A bare foot, thick with rough skin, appeared next to him as he dug, and he looked up, blinking to Fred, standing over him and sucking his teeth. “It’s getting dark quick, Mr Vandenbosch. We need to find a place to make camp.”
Bernard nodded and lifted the plant into its container, screwing on the lid. He turned to Divine as she stood, knees cracking as she did so. “Make a note of the location on the GPS so we can get back here at first light. I’m going to want a few more samples.”

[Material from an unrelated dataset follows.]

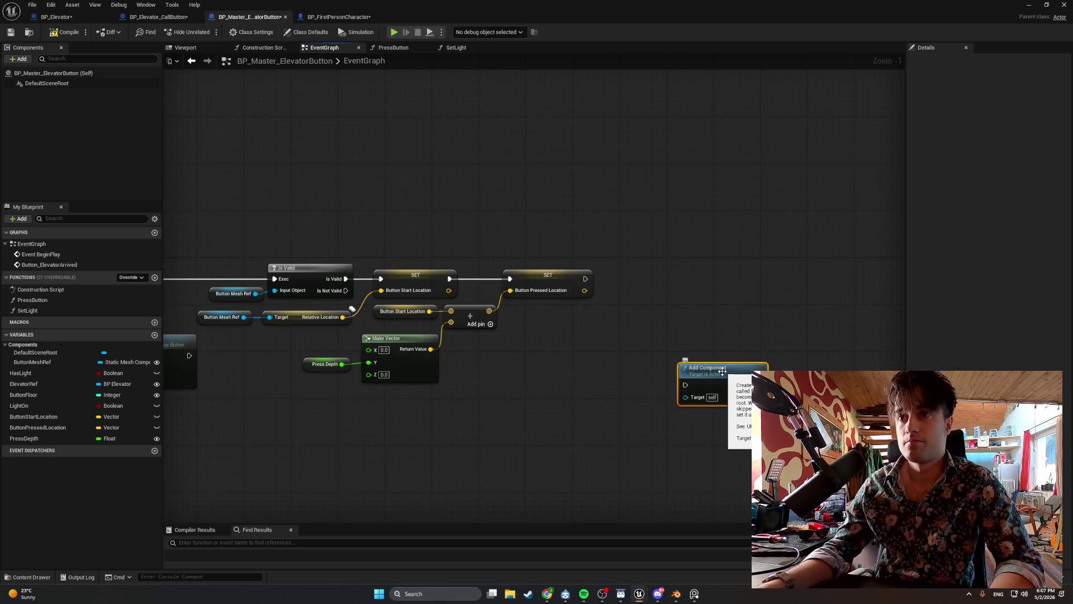
pyautogui.press('Delete')
pyautogui.rightClick(723, 375)
pyautogui.write('tim')
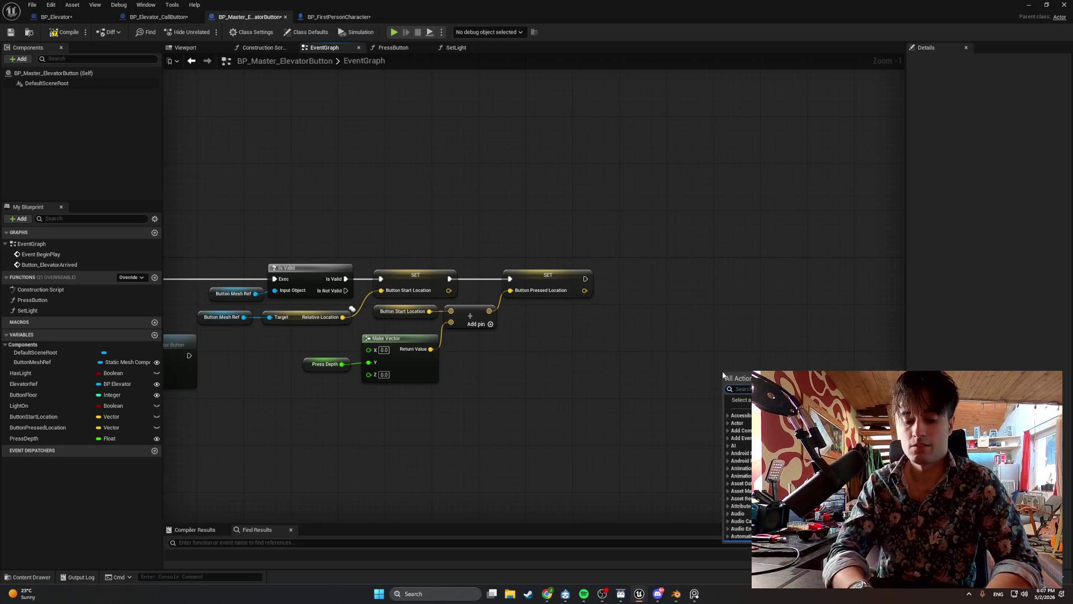
pyautogui.write('el')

Divine nodded and took her tablet out of her cargo shorts. She tapped at it with the stylus and then abruptly stopped, giving a strange and sudden grunt. Bernard stood, immediately, staring at her as she dropped her tablet and lifted her hand to her chest. A scarlet stain was spreading across her vest, soaking through the fabric. Her knees began to buckle, and she tried to form a word, blood trickling from her lips, before she was yanked back and up, arms and legs thrown forward, her body hauled out of sight into the leaves and the trees.
“Merde!” Fred and Ray unslung their guns and worked the bolts. There was a whooshing sound and Bernard saw a golden blade, like a broad spear tip, pierce Christ’s head, emerging through his mouth in a shower of gore and then yanking back, taking his head off above his mandible and spraying gore over the leaves as his body fell back.
The rattle of the AKs was deafening, even if he was used to the sounds of battle, and Bernard hunkered low, arms over his head against the sound as Fred and Ray opened fire, blind, into the jungle around them. The stink of gunsmoke took over now, and hot brass fell all around him like rain, bullets tearing up the jungle, blowing red-hot splinters of fractured wood into the air.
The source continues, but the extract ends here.